Verein trifft sich am 19. Juli 2014 um skandalöse Situation zu besprechen

Der Vorstand des Bundesverbandes "Förderung von Transparenz und Gerechtigkeit in der Rechtspflege e.V." (FTGR) trifft sich am Samstag, 19. Juli 2014 in Schifferstadt, um die aktuelle und skandalöse Situation gegen den Verein zu besprechen. In dieser sehr wichtigen Sitzung, wo auch Mitglieder des Vereins eingeladen sind, wird es in erster Linie darum gehen, warum schon wieder von der Gemeindeverwaltung Haßloch versucht wird, auch den FTGR e.V. in die Insolvenz zu treiben. Weil der Arbeitskreis des Vereins im letzten Jahr Aufgaben übernahm, damit ein Rechtsstreit vor dem Amtsgericht Neustadt hätte aufgeklärt werden können, wurde von der Hamburger Kanzlei, die die Gemeindewerke Haßloch in allen Rechtsangelegenheiten auch gegen Karin Hurrle vertritt, eine einstweilige Verfügung beim Amtsgericht Neustadt erzwungen, die nicht nur rechtswidrig zustande kam, sondern auch Sachverhalte vertuschen sollte. Gegen die einstweilige Verfügung hat nun der Vorstand des FTGR Berufung beim Landgericht Frankenthal eingelegt. Demnächst wird es darüber einen Videofilm vom FTGR geben. Er wird den Titel "Verspielte Machtprobe" haben.

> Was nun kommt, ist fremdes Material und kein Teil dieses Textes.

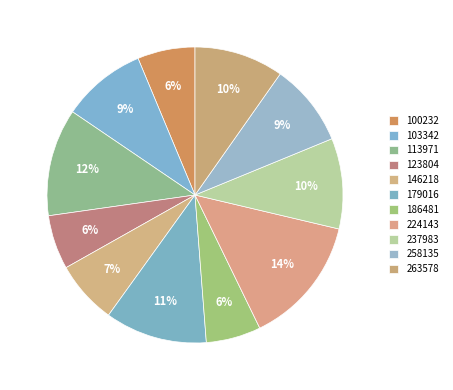

What percentage is the 258135 slice, to the nearest percent?

9%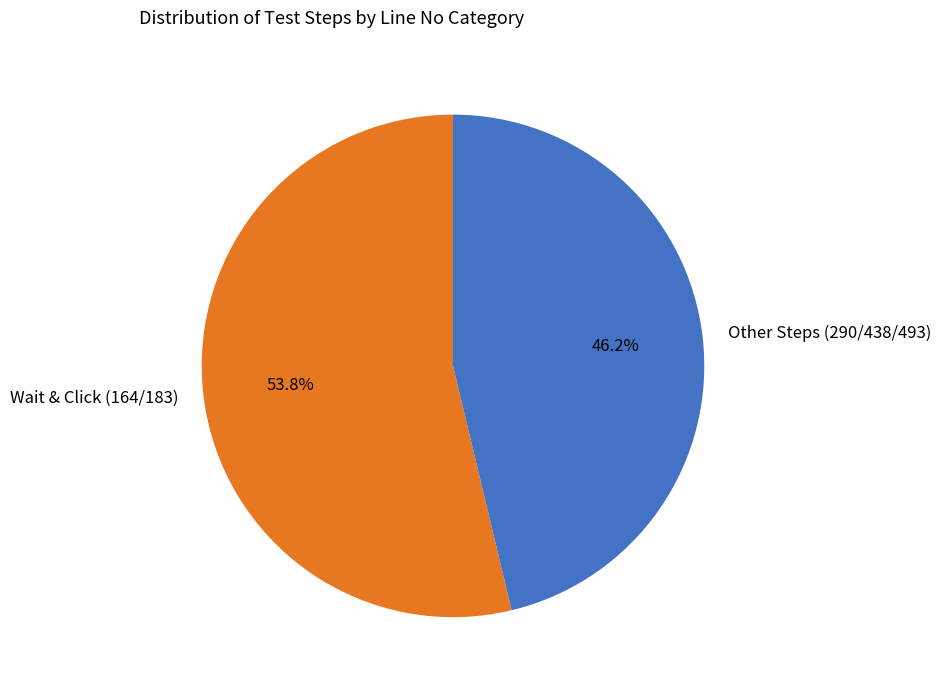

What is the smallest slice in the pie chart?

Other Steps (290/438/493)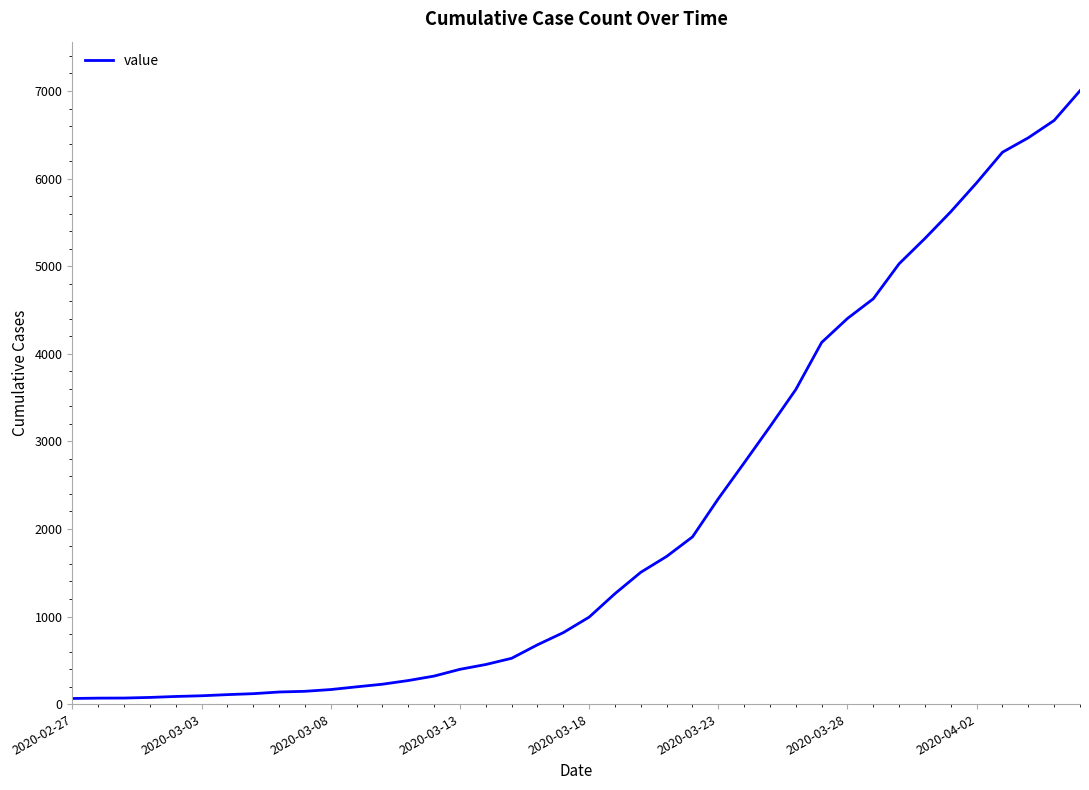

What is the difference between the maximum and minimum values?

6939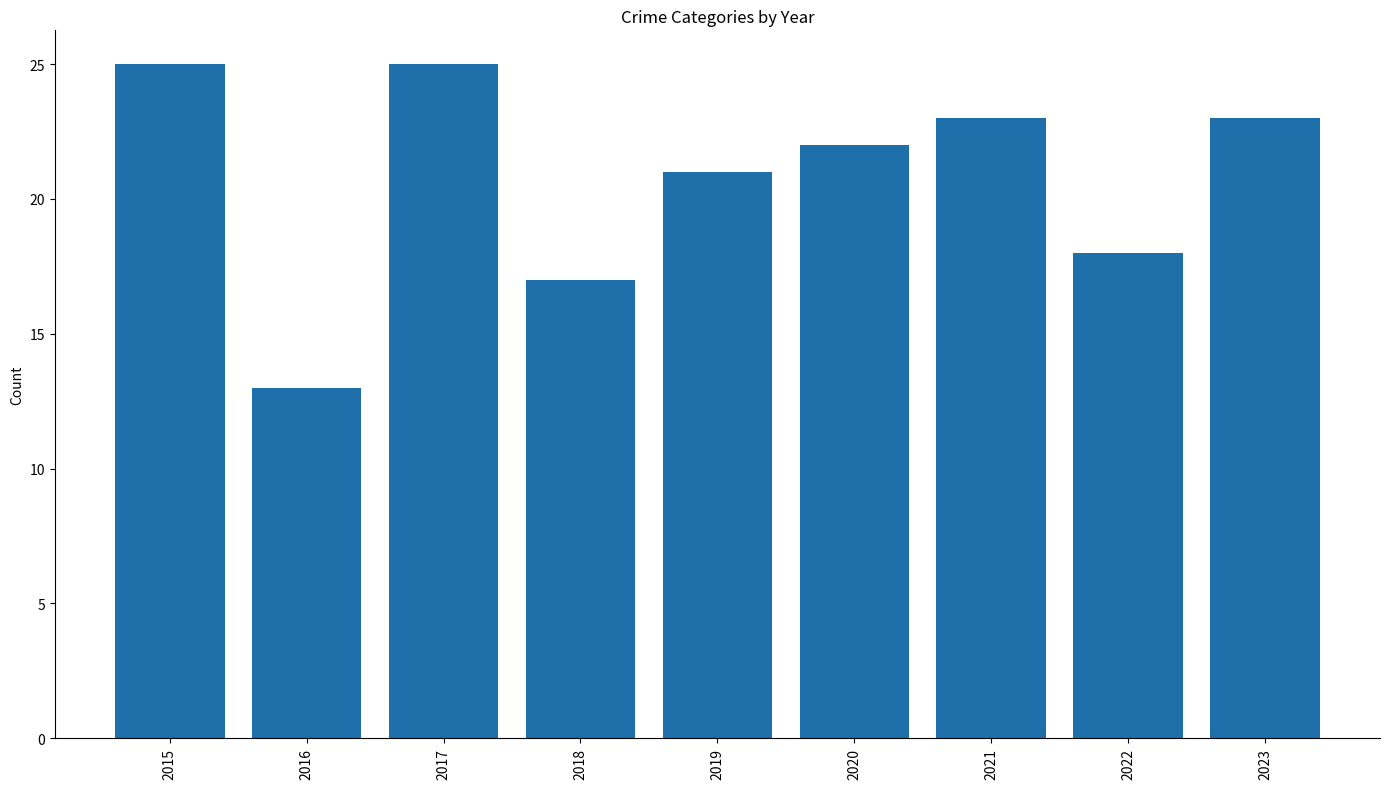

What is the sum of all values?

187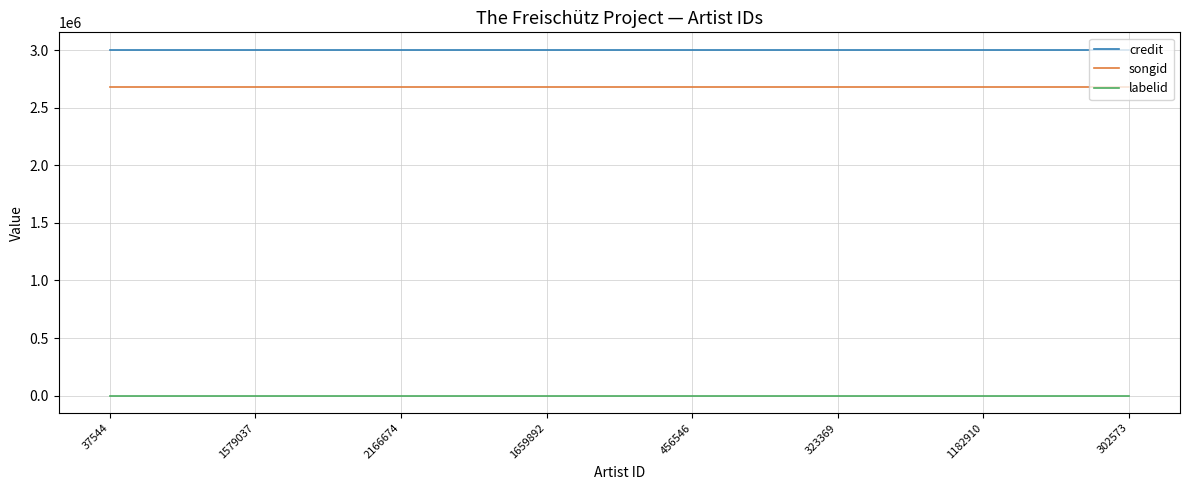

Is it true that songid equals 4078247 at 456546?

False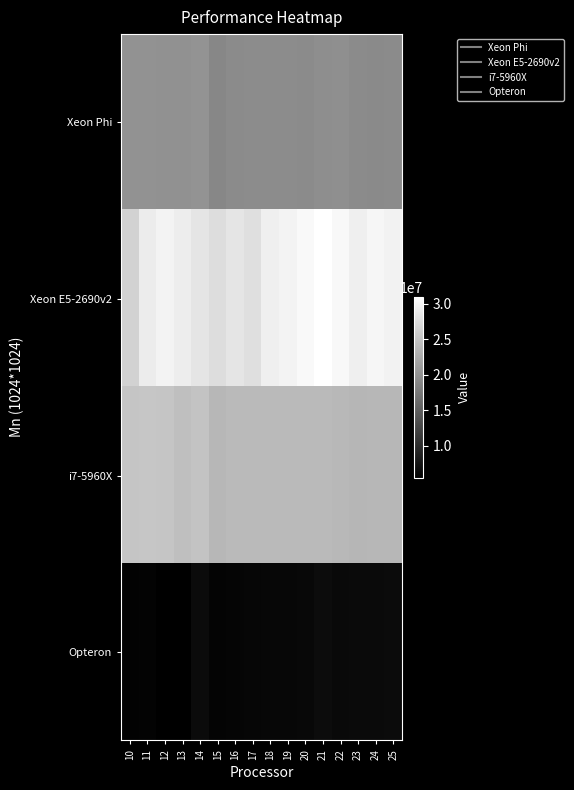

Between 10 and 22, which series saw the biggest shift?

Xeon E5-2690v2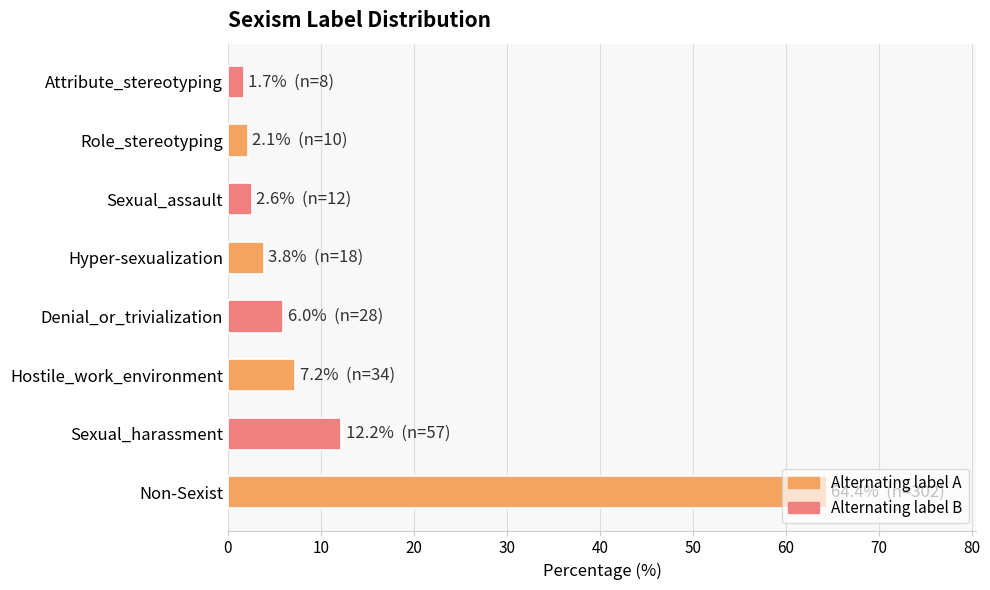

The value at Hostile_work_environment is 4.5. True or false?

False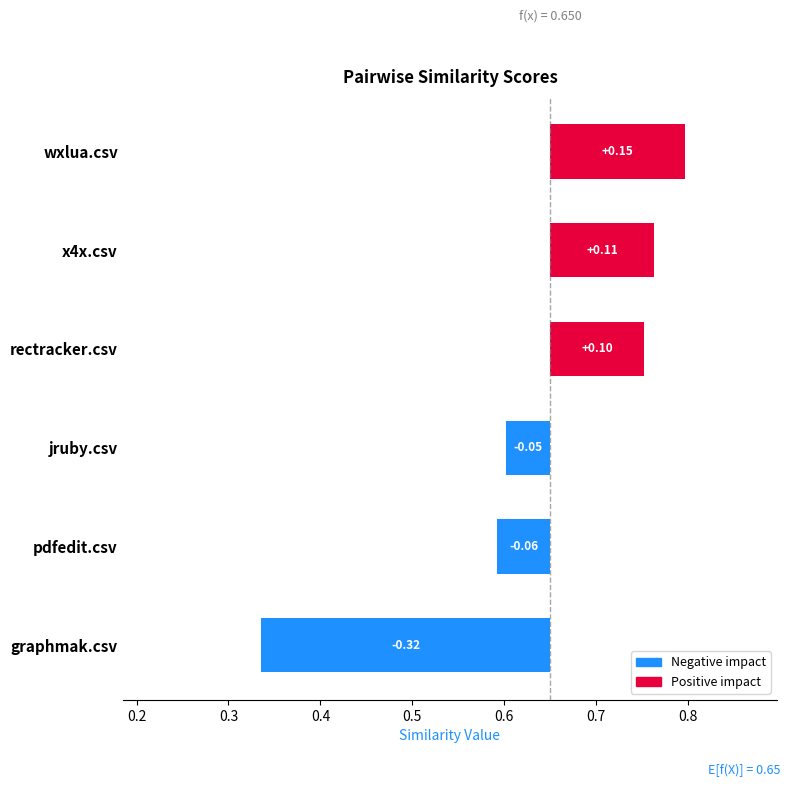

The value of graphmak.csv at graphmak.csv is 1.4. True or false?

False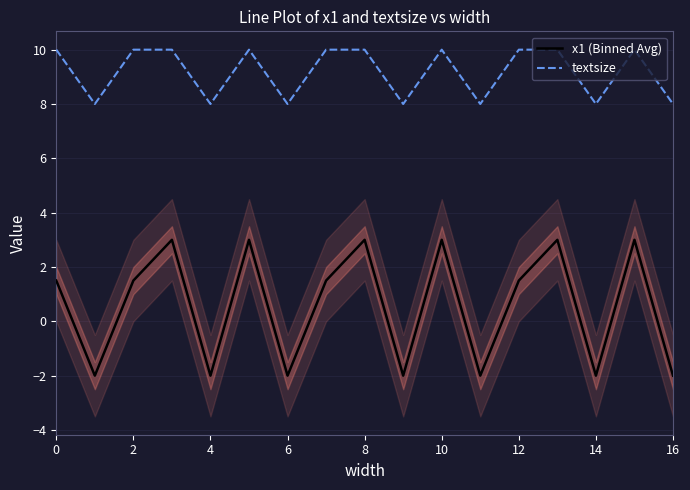

True or false: textsize and x1 (Binned Avg) intersect in this chart.

False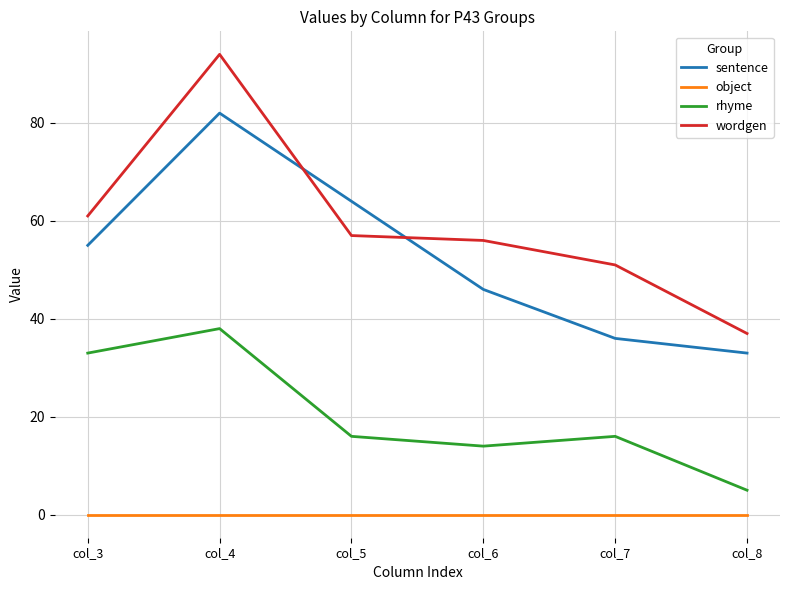

What is the difference between the second highest and minimum values in the wordgen series?

24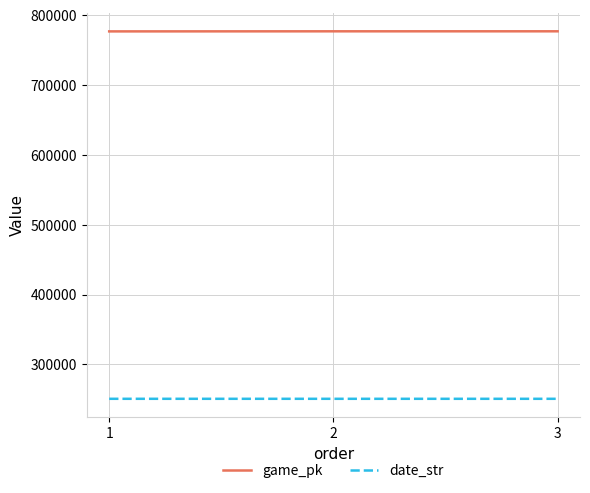

What is the greatest value displayed?

776868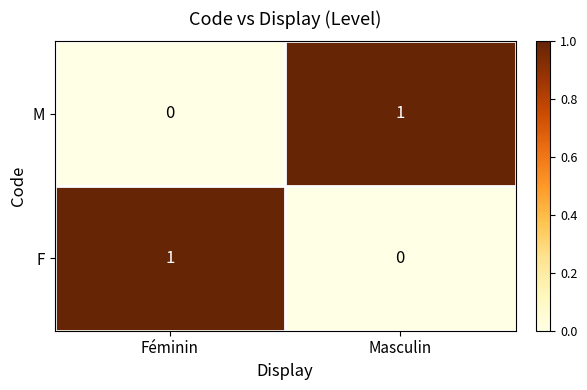

At which label does F reach its minimum?

Masculin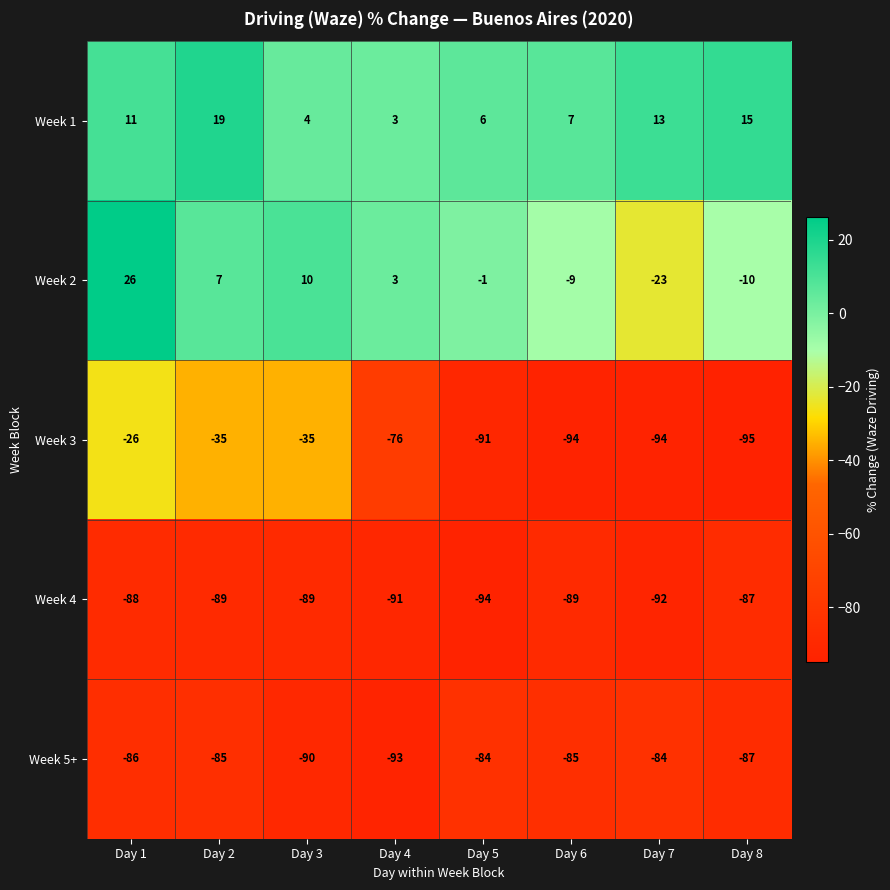

True or false: Week 1 has a value of 1 at Day 4.

False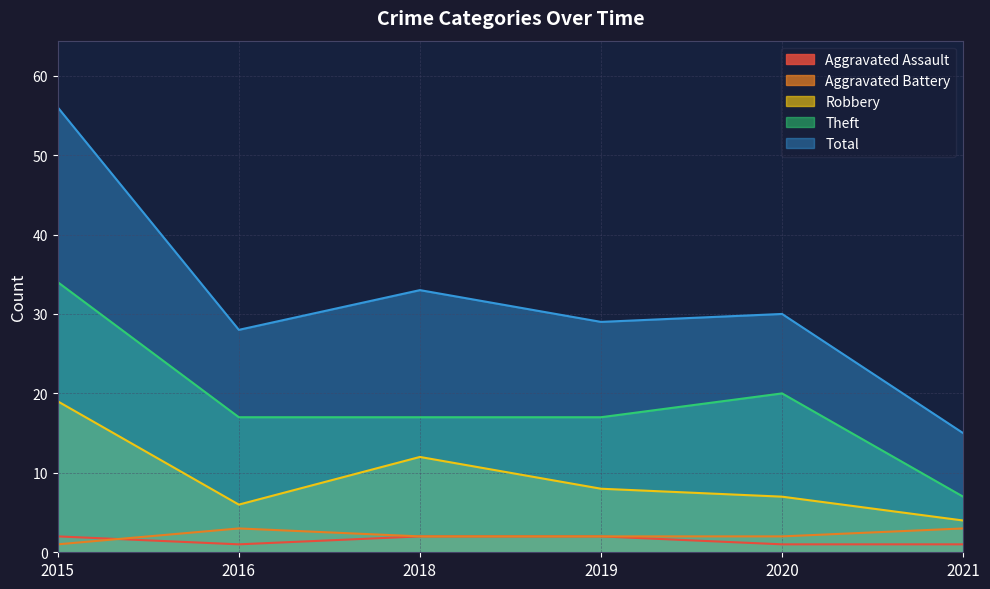

Reading left to right, list all the values displayed in this chart.

Aggravated Assault: 2	1	2	2	1	1
Aggravated Battery: 1	3	2	2	2	3
Robbery: 19	6	12	8	7	4
Theft: 34	17	17	17	20	7
Total: 56	28	33	29	30	15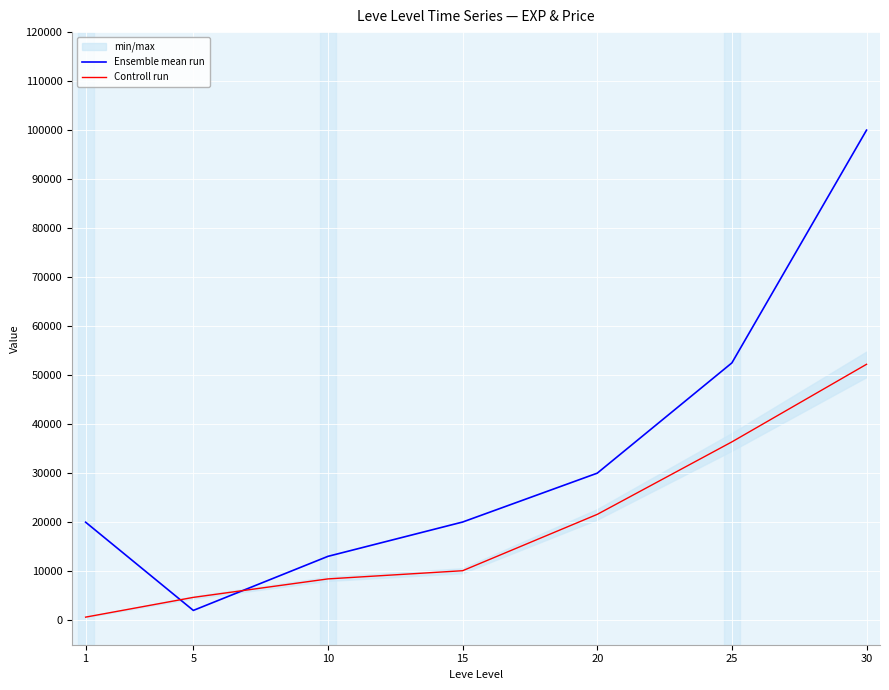

What is the difference between the highest and lowest values at 5?

2660.0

Vom Landgericht Frankenthal wurde dem FTGR e.V. in einer vorläufigen Verfügung vom 4.06.2014 mitgeteilt, dass die Berufung keinen Erfolg haben wird, so dass nun auch dieser Verein wahrscheinlich Insolvenz anmelden muss, weil er die Gerichtskosten und die Anwaltskosten nicht bezahlen kann.

In der gemeinsamen Sitzung mit den Mitgliedern soll nun am 19. Juli darüber gesprochen werden, in welcher Form die Bevölkerung in Haßloch und Ravensburg darüber informiert werden sollen.

Fest steht allerdings, dass ein Video-Film in den nächsten Tagen erstellt wird, der dann auf Youtube, als auch in den Offenen Kanälen ausgestrahlt wird, damit die Bürgerinnen und Bürger aus erster Hand über diesen Sachverhalt informiert werden.